The weekend performance means the expensive sci-fi film is closing in on profitability for Disney, analysts say, meaning director James Cameron is likely to get the green light for his plans to release three more instalments of the series.

The Avatar franchise came to Disney through the 2019 acquisition of 20th Century Fox from Rupert Murdoch for $71bn — a deal whose value to Disney has been questioned recently by some analysts. It was the capstone transaction for Disney’s chief executive Bob Iger, who returned to the company in late November following the ouster of his successor, Bob Chapek.

Now, as Iger plots a new strategy for Disney, some on Wall Street say a top priority needs to be to reinvigorate its film studios, particularly Pixar, Disney Animation and Lucasfilm.

Rich Greenfield, an analyst at LightShed Partners, said the drive to create new content for the Disney Plus streaming service had put a severe strain on its studios. Consistent hitmakers such as Lucasfilms’ Star Wars and Marvel — home of box office heroes such as Spider Man and The Avengers — “feel increasingly tired from overuse”, he said.

“Disney has never been about volume — it was always about quality at the highest level — yet the streaming business requires massive amounts of content to drive [subscriptions] and minimise churn,” he said last week. “By ramping content so fast . . . it’s diluted the power of the content with consumers. It feels less special.” 

Critics point to the disappointing performance last year of Pixar’s Lightyear — the latest instalment in the successful Toy Story franchise — and Disney Animation’s Strange World as examples of big misses last year.

Disney’s animation business was in the doldrums when Iger first became chief executive in 2005. He moved quickly to acquire Pixar from Apple, a deal that was credited with reinvigorating the company’s animated work. Later, Iger oversaw the successful acquisitions of Marvel and Lucasfilm. But there are scant obvious acquisition targets that could transform the business today.

Greenfield adds that “much of the content that has underwhelmed in the past couple of years was greenlit at the tail-end of Iger’s first run as CEO”.

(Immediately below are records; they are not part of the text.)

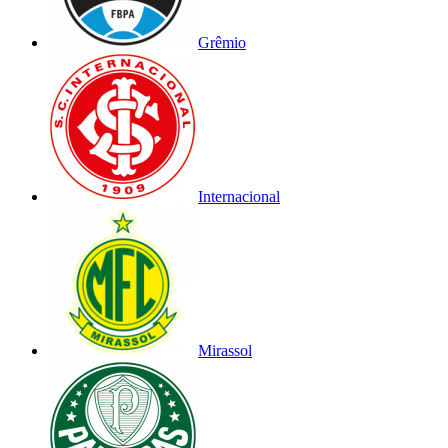
Grêmio
Internacional
Mirassol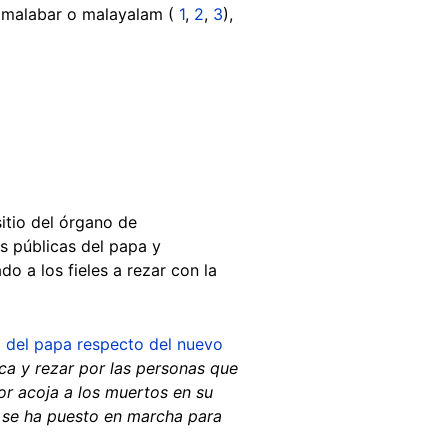
n malabar o malayalam (
1
,
2
,
3
),
sitio del órgano de
es públicas del papa y
o a los fieles a rezar con la
 del papa respecto del nuevo
rca y rezar por las personas que
or acoja a los muertos en su
a se ha puesto en marcha para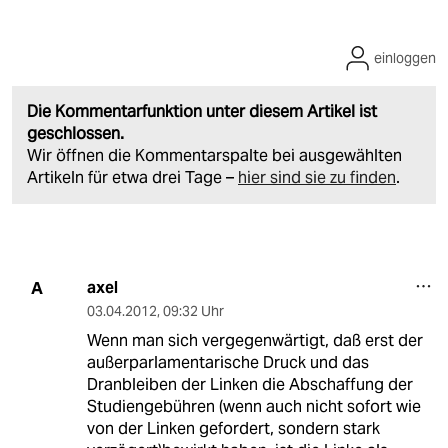
einloggen
Die Kommentarfunktion unter diesem Artikel ist
geschlossen.
Wir öffnen die Kommentarspalte bei ausgewählten
Artikeln für etwa drei Tage –
hier sind sie zu finden
.
axel
A
03.04.2012
,
09:32 Uhr
Wenn man sich vergegenwärtigt, daß erst der
außerparlamentarische Druck und das
Dranbleiben der Linken die Abschaffung der
Studiengebühren (wenn auch nicht sofort wie
von der Linken gefordert, sondern stark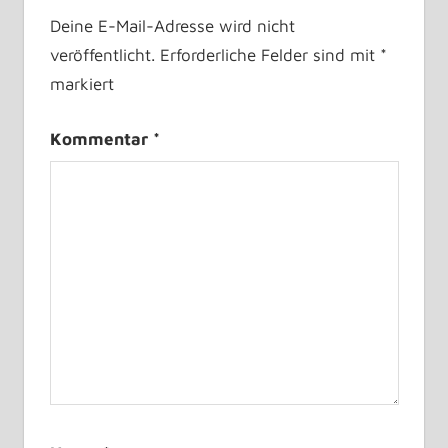
Deine E-Mail-Adresse wird nicht
veröffentlicht.
Erforderliche Felder sind mit
*
markiert
Kommentar
*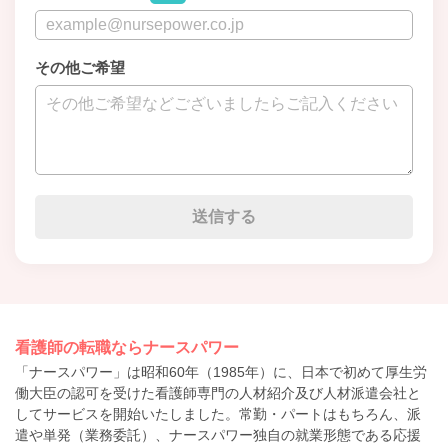
その他ご希望
看護師の転職ならナースパワー
「ナースパワー」は昭和60年（1985年）に、日本で初めて厚生労
働大臣の認可を受けた看護師専門の人材紹介及び人材派遣会社と
してサービスを開始いたしました。常勤・パートはもちろん、派
遣や単発（業務委託）、ナースパワー独自の就業形態である応援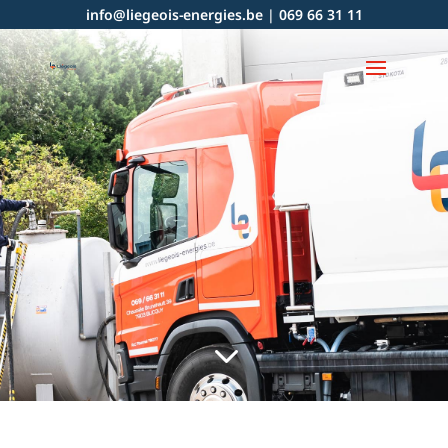
info@liegeois-energies.be
|
069 66 31 11
3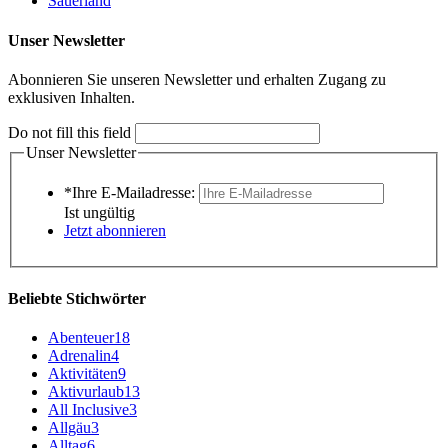
Sauerland
Unser Newsletter
Abonnieren Sie unseren Newsletter und erhalten Zugang zu
exklusiven Inhalten.
Do not fill this field
Unser Newsletter
*Ihre E-Mailadresse:
Ist ungültig
Jetzt abonnieren
Beliebte Stichwörter
Abenteuer
18
Adrenalin
4
Aktivitäten
9
Aktivurlaub
13
All Inclusive
3
Allgäu
3
Alltag
6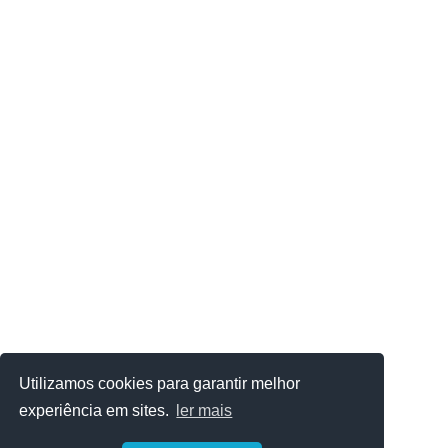
Utilizamos cookies para garantir melhor
experiência em sites.
ler mais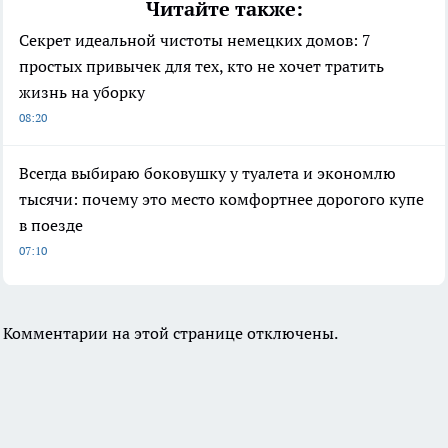
Читайте также:
Секрет идеальной чистоты немецких домов: 7
простых привычек для тех, кто не хочет тратить
жизнь на уборку
08:20
Всегда выбираю боковушку у туалета и экономлю
тысячи: почему это место комфортнее дорогого купе
в поезде
07:10
Комментарии на этой странице отключены.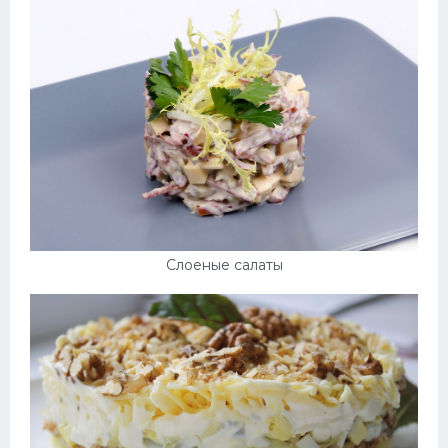
Слоеные салаты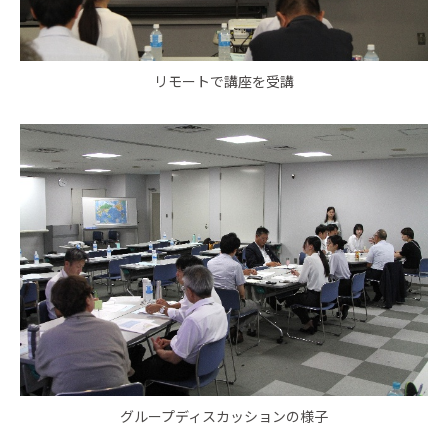
リモートで講座を受講
グループディスカッションの様子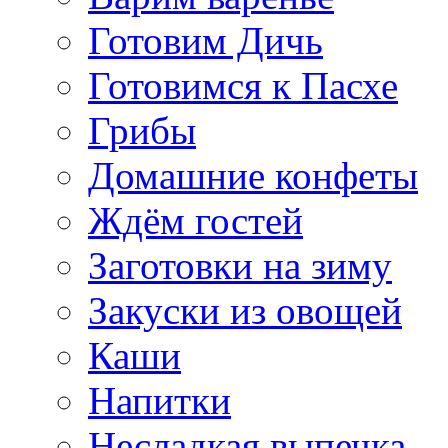
Готовим Дичь
Готовимся к Пасхе
Грибы
Домашние конфеты
Ждём гостей
Заготовки на зиму
Закуски из овощей
Каши
Напитки
Несладкая выпечка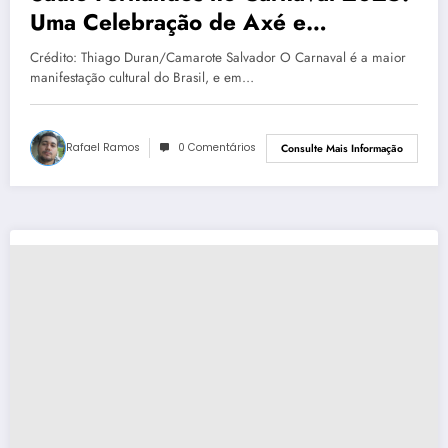
Uma Celebração de Axé e
Solidariedade
Crédito: Thiago Duran/Camarote Salvador O Carnaval é a maior
manifestação cultural do Brasil, e em…
Rafael Ramos
0 Comentários
Consulte Mais Informação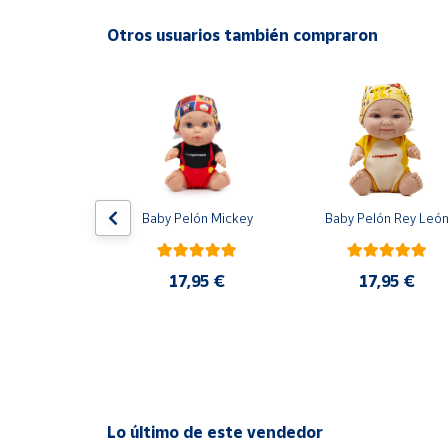
Productos
Solidarios
Otros usuarios también compraron
Ayuda
Centro
de ayuda
Contacto
r XXL para 
Baby Pelón Mickey
Baby Pelón Rey Leó
leccionables 
lbum
Vendedores
17,95 €
17,95 €
0 €
Mapa de
vendedores
Hazte
vendedor
Área
Lo último de este vendedor
vendedor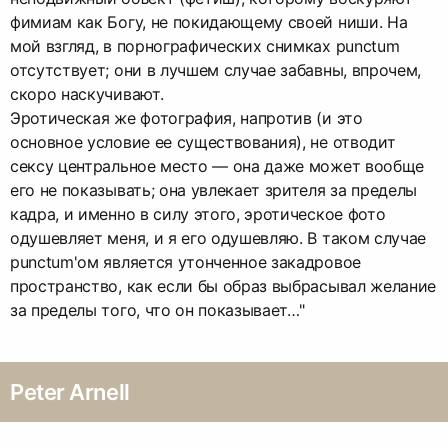
фимиам как Богу, не покидающему своей ниши. На
мой взгляд, в порнографических снимках punctum
отсутствует; они в лучшем случае забавны, впрочем,
скоро наскучивают.
Эротическая же фотография, напротив (и это
основное условие ее существования), не отводит
сексу центральное место — она даже может вообще
его не показывать; она увлекает зрителя за пределы
кадра, и именно в силу этого, эротическое фото
одушевляет меня, и я его одушевляю. В таком случае
punctum'ом является утонченное закадровое
пространство, как если бы образ выбрасывал желание
за пределы того, что он показывает…"
Peter Arnell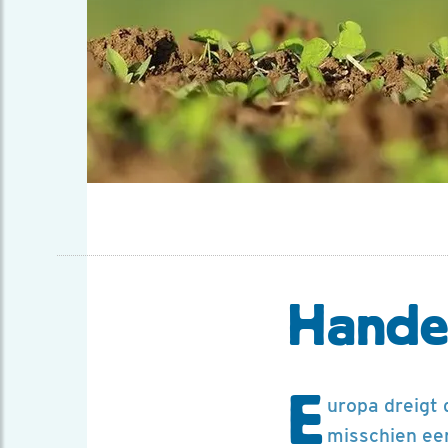
Handen
E
uropa dreigt 
misschien een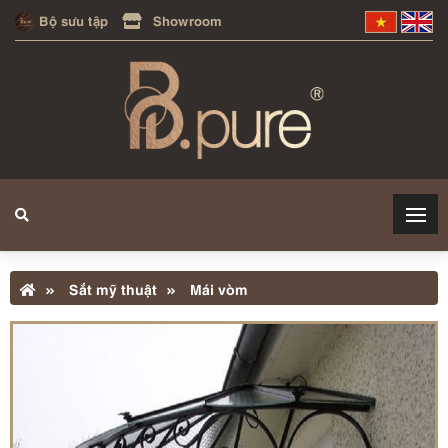
Bộ sưu tập
Showroom
Sắt mỹ thuật
Mái vòm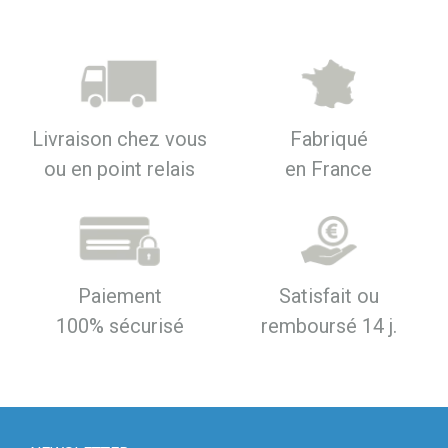
Livraison chez vous
Fabriqué
ou en point relais
en France
Paiement
Satisfait ou
100% sécurisé
remboursé 14 j.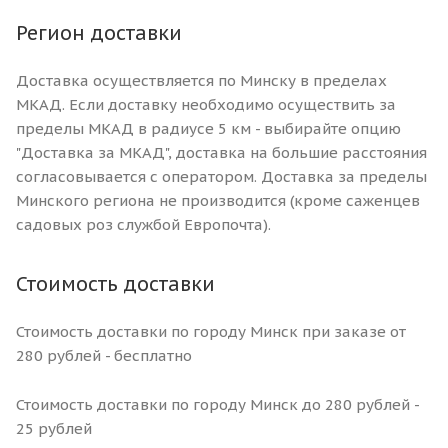
Регион доставки
Доставка осуществляется по Минску в пределах
МКАД. Если доставку необходимо осуществить за
пределы МКАД в радиусе 5 км - выбирайте опцию
"Доставка за МКАД", доставка на большие расстояния
согласовывается с оператором. Доставка за пределы
Минского региона не производится (кроме саженцев
садовых роз службой Европочта).
Стоимость доставки
Стоимость доставки по городу Минск при заказе от
280 рублей - бесплатно
Стоимость доставки по городу Минск до 280 рублей -
25 рублей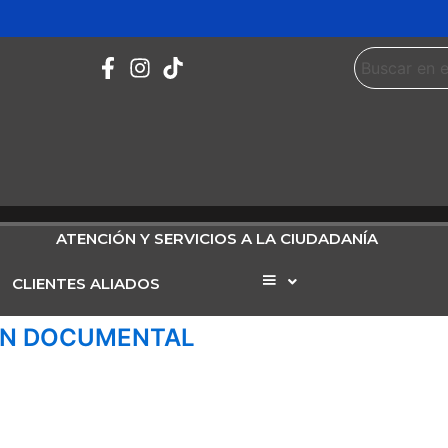
ATENCIÓN Y SERVICIOS A LA CIUDADANÍA
CLIENTES ALIADOS
Elemento
del
menú
ON DOCUMENTAL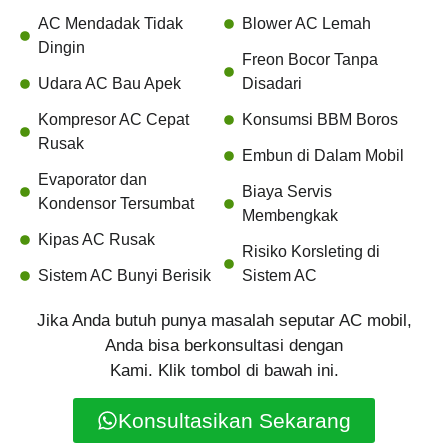
AC Mendadak Tidak
Blower AC Lemah
Dingin
Freon Bocor Tanpa
Udara AC Bau Apek
Disadari
Kompresor AC Cepat
Konsumsi BBM Boros
Rusak
Embun di Dalam Mobil
Evaporator dan
Biaya Servis
Kondensor Tersumbat
Membengkak
Kipas AC Rusak
Risiko Korsleting di
Sistem AC Bunyi Berisik
Sistem AC
Jika Anda butuh punya masalah seputar AC mobil,
Anda bisa berkonsultasi dengan
Kami. Klik tombol di bawah ini.
Konsultasikan Sekarang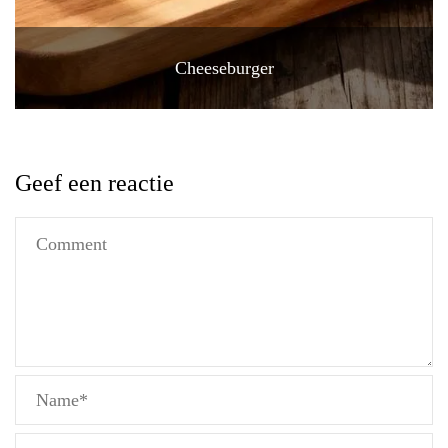
Cheeseburger
Geef een reactie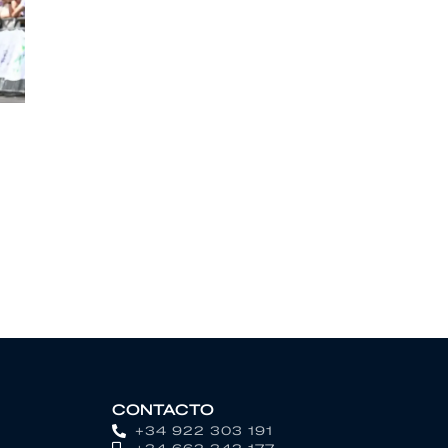
CONTACTO
+34 922 303 191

Despite such concerns, Disney still had four of the top 10 biggest films of 2022, including The Way of Water and three Marvel movies: Doctor Strange in the Multiverse of Madness, Black Panther: Wakanda Forever, and Thor: Love and Thunder. Disney films made up three of the top 10 films in the US last week, according to Comscore.

Disney is also touting its film line-up for this year, the company’s 100th anniversary. Among them is Marvel’s Ant Man and the Wasp, a remake of The Little Mermaid, a fifth instalment of the Indiana Jones franchise and Wish.

A tentative long-term schedule also has Avatar sequels pencilled in for 2024, 2026 and 2028. The third Avatar film has already been shot and work is under way on the fourth picture.

With a reported budget of $350mn, the bar facing The Way of Water to achieve profitability is high due to marketing and other costs — not to mention the hefty share of the box office take that goes to cinemas.

“The most important thing for [Disney] is that the movie does very well outside the US,” said Chad Beynon, an analyst at Macquarie. “In the US it will make a little over $500mn, but outside it might make $1.5bn.”

Cameron told interviewer Chris Wallace last week that “it looks like with the momentum the film has now we will easily pass our break-even in the next few days.”

He added: “It looks like I can’t wiggle out of this — I’m going to have to do these other sequels.”